> PROVIDED PASSAGE
┌────────

On 2010-07-03, at 17:43 , Peter Ehlers wrote:
>
> On 2010-07-03 0:05, Godfrey van der Linden wrote:
>> G'day, All.
>>
>> I have been trying to trackdown a problem in my R analysis script. I perform
>> a scale() operation on a matrix then do further work.
>>
>> Is there any way of inverting the scale() such that
>> sX<- scale(X)
>> Xprime<- inv.scale(x); # does inv.scale exist?
>>
>> resulting in Xprime_{ij} == X_{ij} where Xprime_{ij} \in R
>>
>> There must be some way of doing it but I'm such a newb that I haven't been
>> able to find it.
>>
>> Thanks
>>
>> Godfrey
>>
>
> If your sX hasn't lost the "scaled:center" and
> "scaled:scale" attributes that it got from the
> scale() operation, then you can just reverse
> the scaling procedure using those. Multiply
> columns by the "scale" attribute, then add the
> "center" attribute. Something like:
>
> MN <- attr(sx, "scaled:center")
> SD <- attr(sx, "scaled:scale")
> Xprime <- t(apply(sx, 1, function(x){x * SD + MN}))

└────────

> SET PROBLEM
Pick up the thread on reversing R's scale() operation after its final line of code, and continue it in the same mailing-list style.

> MATERIAL

┌────────

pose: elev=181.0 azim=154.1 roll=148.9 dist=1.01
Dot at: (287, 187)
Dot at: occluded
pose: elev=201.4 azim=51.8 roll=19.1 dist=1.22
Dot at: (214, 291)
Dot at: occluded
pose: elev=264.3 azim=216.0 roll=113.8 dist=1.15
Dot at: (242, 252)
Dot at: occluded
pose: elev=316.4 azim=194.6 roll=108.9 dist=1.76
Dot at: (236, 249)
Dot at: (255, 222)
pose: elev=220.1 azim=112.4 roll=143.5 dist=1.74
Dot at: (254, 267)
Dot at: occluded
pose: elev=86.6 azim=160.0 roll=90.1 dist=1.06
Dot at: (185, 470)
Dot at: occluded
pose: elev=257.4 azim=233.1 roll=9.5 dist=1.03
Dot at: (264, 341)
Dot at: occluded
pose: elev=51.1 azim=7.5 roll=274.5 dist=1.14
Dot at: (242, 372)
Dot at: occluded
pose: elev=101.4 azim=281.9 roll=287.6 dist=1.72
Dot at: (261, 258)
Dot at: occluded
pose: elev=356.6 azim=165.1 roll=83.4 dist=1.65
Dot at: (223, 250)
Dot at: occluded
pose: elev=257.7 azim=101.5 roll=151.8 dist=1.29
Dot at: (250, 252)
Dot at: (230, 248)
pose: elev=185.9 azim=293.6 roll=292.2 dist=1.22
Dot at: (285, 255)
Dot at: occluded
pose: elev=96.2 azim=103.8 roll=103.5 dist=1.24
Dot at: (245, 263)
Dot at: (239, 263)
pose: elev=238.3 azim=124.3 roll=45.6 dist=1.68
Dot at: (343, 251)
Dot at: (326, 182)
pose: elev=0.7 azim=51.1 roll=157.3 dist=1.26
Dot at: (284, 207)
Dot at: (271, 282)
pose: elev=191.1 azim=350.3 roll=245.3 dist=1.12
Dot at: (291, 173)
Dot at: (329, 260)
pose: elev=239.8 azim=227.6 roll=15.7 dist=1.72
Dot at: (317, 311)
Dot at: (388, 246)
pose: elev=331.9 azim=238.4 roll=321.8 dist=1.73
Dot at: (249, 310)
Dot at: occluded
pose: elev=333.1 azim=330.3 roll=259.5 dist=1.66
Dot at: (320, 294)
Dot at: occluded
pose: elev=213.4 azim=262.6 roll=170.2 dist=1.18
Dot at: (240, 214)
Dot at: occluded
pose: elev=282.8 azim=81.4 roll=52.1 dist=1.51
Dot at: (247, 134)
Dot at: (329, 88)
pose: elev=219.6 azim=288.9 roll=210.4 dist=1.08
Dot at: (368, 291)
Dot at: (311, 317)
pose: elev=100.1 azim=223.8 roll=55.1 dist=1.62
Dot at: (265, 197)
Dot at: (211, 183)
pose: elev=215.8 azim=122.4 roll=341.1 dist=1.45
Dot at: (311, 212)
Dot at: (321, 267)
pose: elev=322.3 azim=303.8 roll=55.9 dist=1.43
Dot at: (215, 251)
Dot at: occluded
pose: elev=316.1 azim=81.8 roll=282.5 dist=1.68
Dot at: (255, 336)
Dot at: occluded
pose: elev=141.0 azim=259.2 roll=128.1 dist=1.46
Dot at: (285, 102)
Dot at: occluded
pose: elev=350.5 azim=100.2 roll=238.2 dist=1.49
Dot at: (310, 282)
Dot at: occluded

└────────

> REPLY
>
> If the attributes have been lost by your further
> work, then I'm afraid you're out of luck.
>
> -Peter Ehlers
Thanks for this, I had forgotten the transpose function existed. I did maintain
the attributes, though I was surprised how many times I had to move them
manually in my script.
Anyway I also tried a functional programming solution and I'm sort of curious
what the differences are? I used rep to build out the SD and MN vectors.
Something like this (though I have lost the precise code now and would have to
regenerate it)
nr = nrow(sx)
Xprime = sx * rep(SD, each=nr) + rep(MN, each=nr);
Is there any way of determining which approach is more efficient?
Thanks again.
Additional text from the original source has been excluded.